Time just slipping away?

photo by Schnuffel from MorgueFile.com
photo by Schnuffel from MorgueFile.com

Time management and prioritizing are two issues that many of my clients share. I’ve got two tips that might help:

Say I’ve got five things ToDo on my list. Yea, I can pick the most important one… but the others sometimes mush together. Here’s a little application that helps you sort through which of the five things on your list really IS the most important. You list the five things and then choose which one is more important a given “other one.” In the end, it spits out your ordered list. Check it out at the Idea-Sandbox.com

The other idea is about looking with a different perspective at managing your work schedule.

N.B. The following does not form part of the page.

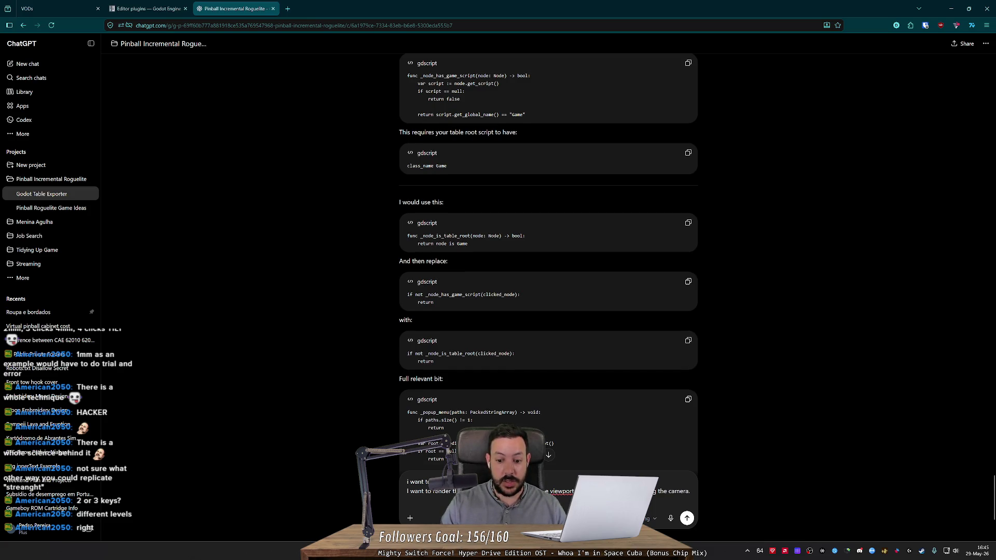
text(ects)
key(BackSpace)
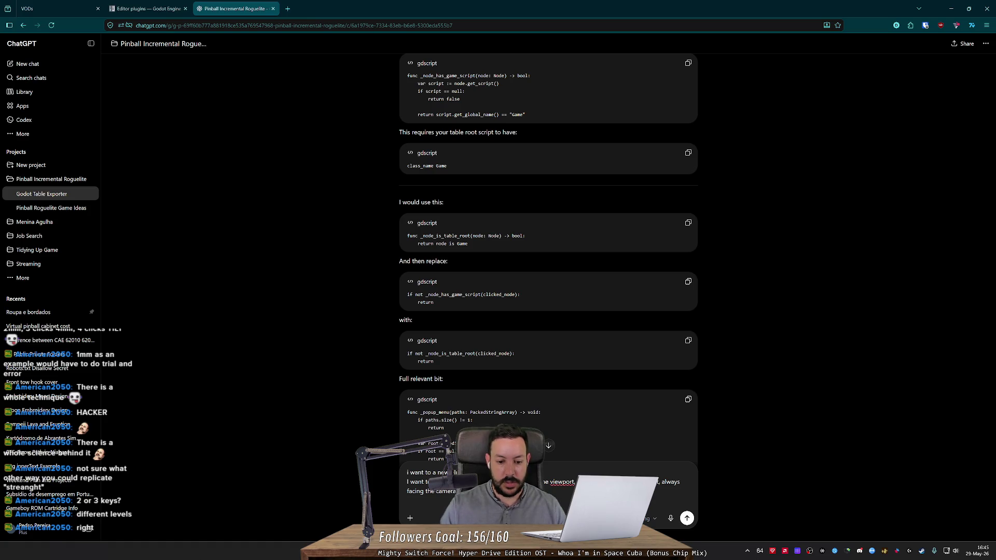
key(Return)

Traditionally, people advise blocking out time each day for the big project. “My prime work time is from 10 am til 2 pm. So I’ll work on the Johnson report today until it’s finished. I’ll worry about the Fredericks report next.” Or you block all the computer jobs together. It’s a very linear way of approaching tasks. And perhaps it works well for very linear people, which, of course, I am not.

I stumbled on this alternative method of arranging my days: Time Striping.

In time striping you look at a week at a time. I started to write an explanation, but it’s already so clear at lifehack.org. So what’s the point? Check it out here.

How to wake up or how to get better sleep?

I wrote a while ago about how to get up in the morning. But now I am reminded that it’s particularly hard to get up if you didn’t get enough sleep. I’m not talking about the get-to-bed-earlier issue, but rather what if you really don’t sleep when you think you do?

Sleeping bull dog by Edalisse from MORGUEFILE.COMPeople with sleep apnea stop breathing while they sleep. According to SleepApnea.org, it could be hundreds of times during the night.

And your body, not wanting to DIE, wakes up a little to kick start the breathing.  You might not notice that little up-from-sleep place, but your day time performance could suffer.

My dad had apnea, although we didn’t know it back then. I just remember the stories about his snoring and then … stopping… So my mother would kick him to start breathing again.  Didn’t get her the best sleep either!

All kinds of things in life are worse with out sleep.

According to a report from the Institute of Medicine (IOM), and posted on the website of the National Sleep Foundation,

Less visible consequences of sleep conditions are far more prevalent, and they take a toll on nearly every key indicator of public health: mortality, morbidity, performance, accidents and injuries, functioning and quality of life, family well-being, and health care utilization.

And besides what you’d expect from not enough sleep–stuff like, oh, tiredness,no energy, irritabity and difficutly concentrating–it might also show up in  higher levels of depressed mood, anxiety, behavior problems, alcohol abuse.  And almost all those things might either look like ADHD when it’s not, or make your symptoms of ADHD much worse.

If you sleep with someone, ask if they think you might stop breating in the night.  If you snore, it might be easier to tell, but you might have apnea even if you don’t snore.